[ФРАГМЕНТ ТЕКСТА]
Он рано овладел искусством, которое так восхищало его в «метафизиках», — искусством извлекать из слова, сжимая и спрессовывая его в различных контекстах, смысл, который мы в нем даже не подозревали.

Не удивительно, кто-то из критиков сказал, что каждое слово выглядит у Элиота так, будто в него всматривались, по меньшей мере, полгода, прежде чем поставить на место.

Элиот создал и привил вкус — набор привычек чтения и письма очень высокого уровня; дал начало движению серьезной критики в соответствии с этими нормами; распространил идеи, которые оживили литературную профессию путем устранения некоторых претензий этой профессии и, напротив, усиленного выражения тех претензий, которыми пренебрегали.

Неофитов приводили в восхищение не столько философские реминисценции и эстетические новации Элиота, сколько свободная метрика, изощренность формы, зашифрованность и многослойность образов. Для многих Элиот открывал входы в иное бытие: «Ритмы и образы обыденной жизни, выступая в поэзии Элиота, символизируют иной, мистический мир». Многих поэтов 40—50-х годов привлекал его магический символизм, «насмешка смерти», «библейский плач на реках вавилонских»:

У вод лиманских сидел я и плакал...
Милая Темза, тише, не кончил я песнь мою,
Милая Темза, тише, ибо негромко я и недолго пою,
Ибо в холодном порыве ветра не слышу иных вестей,
Кроме насмешки смерти и лязга ее костей.

Элиот считал, что поэзия подобна сну: она создается «на границах сознания, где слова как таковые теряют свое смысловое значение». Тем не менее ошибочно мнение, будто поэзия самого Элиота представляет произвольное нанизывание слов и звуков. Элиот действительно где-то говорил, что можно наслаждаться музыкой произвольно или по определенной системе выстроенных слов, вкладывая в них любое содержание, но у него самого продуманность (философичность) текста — важнейший элемент поэзии — такой же, как настойчивое повторение и переплетение однозвучных слов, обеспечивающее необходимую поэтическую интонацию, смысловую нагрузку и игру созвучий одновременно.

[ИСХОДНЫЕ ДАННЫЕ]
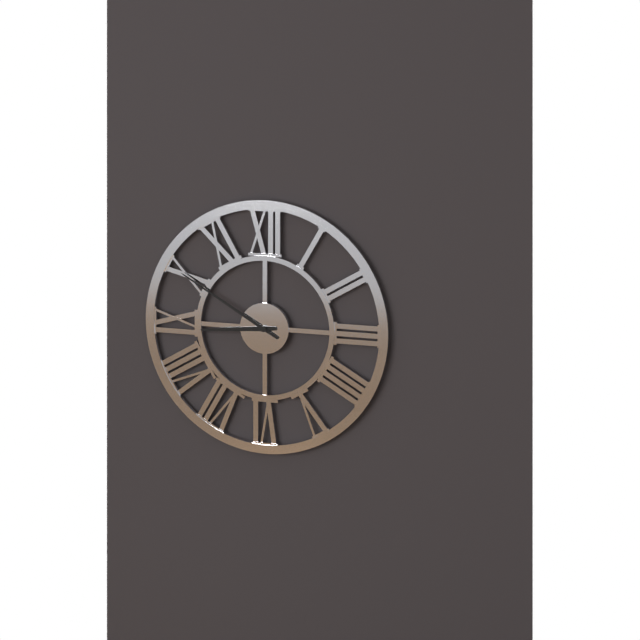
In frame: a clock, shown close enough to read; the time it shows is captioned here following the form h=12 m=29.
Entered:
h=8 m=50
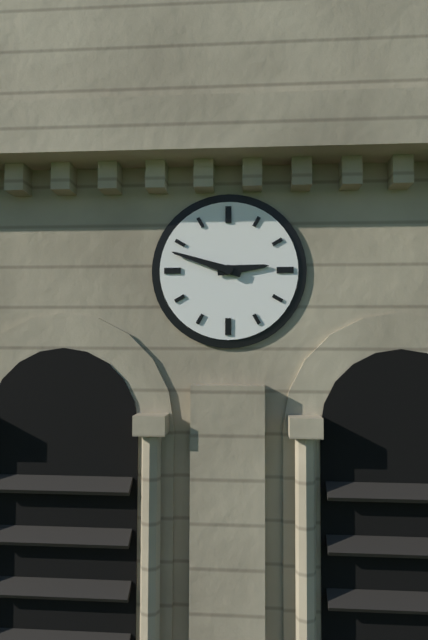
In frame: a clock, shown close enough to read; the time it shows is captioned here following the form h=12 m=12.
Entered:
h=2 m=48
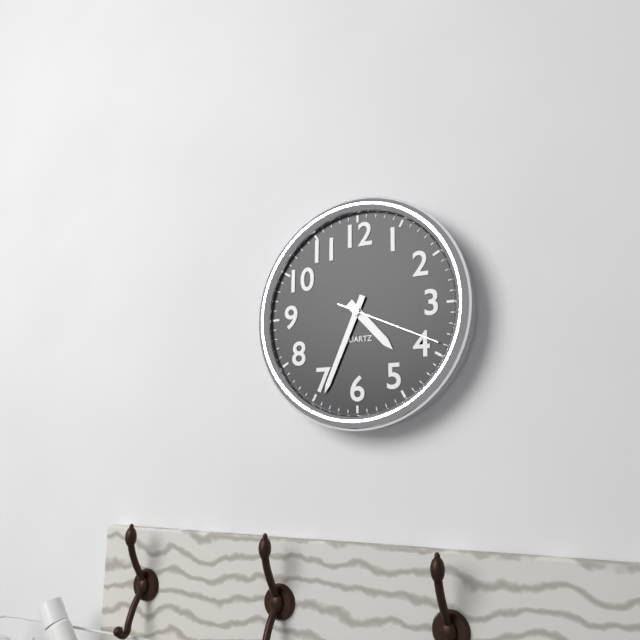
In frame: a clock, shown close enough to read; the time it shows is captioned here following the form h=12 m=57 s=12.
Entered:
h=4 m=34 s=19
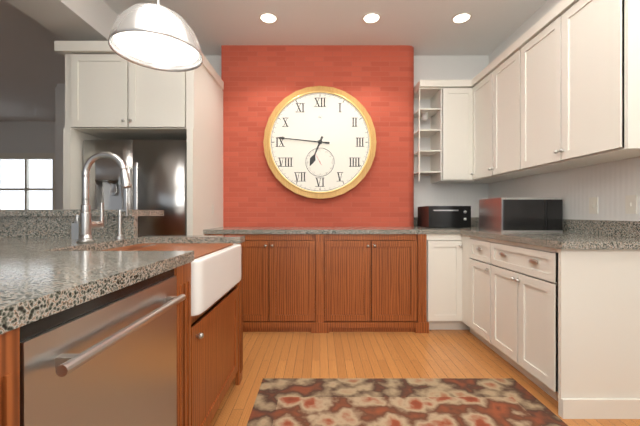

[ЗАДАНИЯ]
[1] Воспроизведите дословно часть фрагмента о поэзии Элиота, начиная с «Не удивительно, кто-то» и заканчивая «поставить на место.».
[2] Соответствуют ли фрагменту о поэзии Элиота утверждения ниже? На каждое ответьте «да» или «нет» и приведите дословно слова фрагмента, которые это решают.
(а) Кто-то из критиков сказал, что каждое слово у Элиота выглядит так, будто в него всматривались не меньше полугода.
(б) Неофитов прежде всего восхищали философские реминисценции и эстетические новации Элиота.
(в) Поэзия самого Элиота представляет собой произвольное нанизывание слов и звуков.

[ОТВЕТЫ]
[1]
Не удивительно, кто-то из критиков сказал, что каждое слово выглядит у Элиота так, будто в него всматривались, по меньшей мере, полгода, прежде чем поставить на место.

[2]
(а) Да: «кто-то из критиков сказал, что каждое слово выглядит у Элиота так, будто в него всматривались, по меньшей мере, полгода».
(б) Нет: «Неофитов приводили в восхищение не столько философские реминисценции и эстетические новации Элиота, сколько свободная метрика, изощренность формы, зашифрованность и многослойность образов».
(в) Нет: «ошибочно мнение, будто поэзия самого Элиота представляет произвольное нанизывание слов и звуков».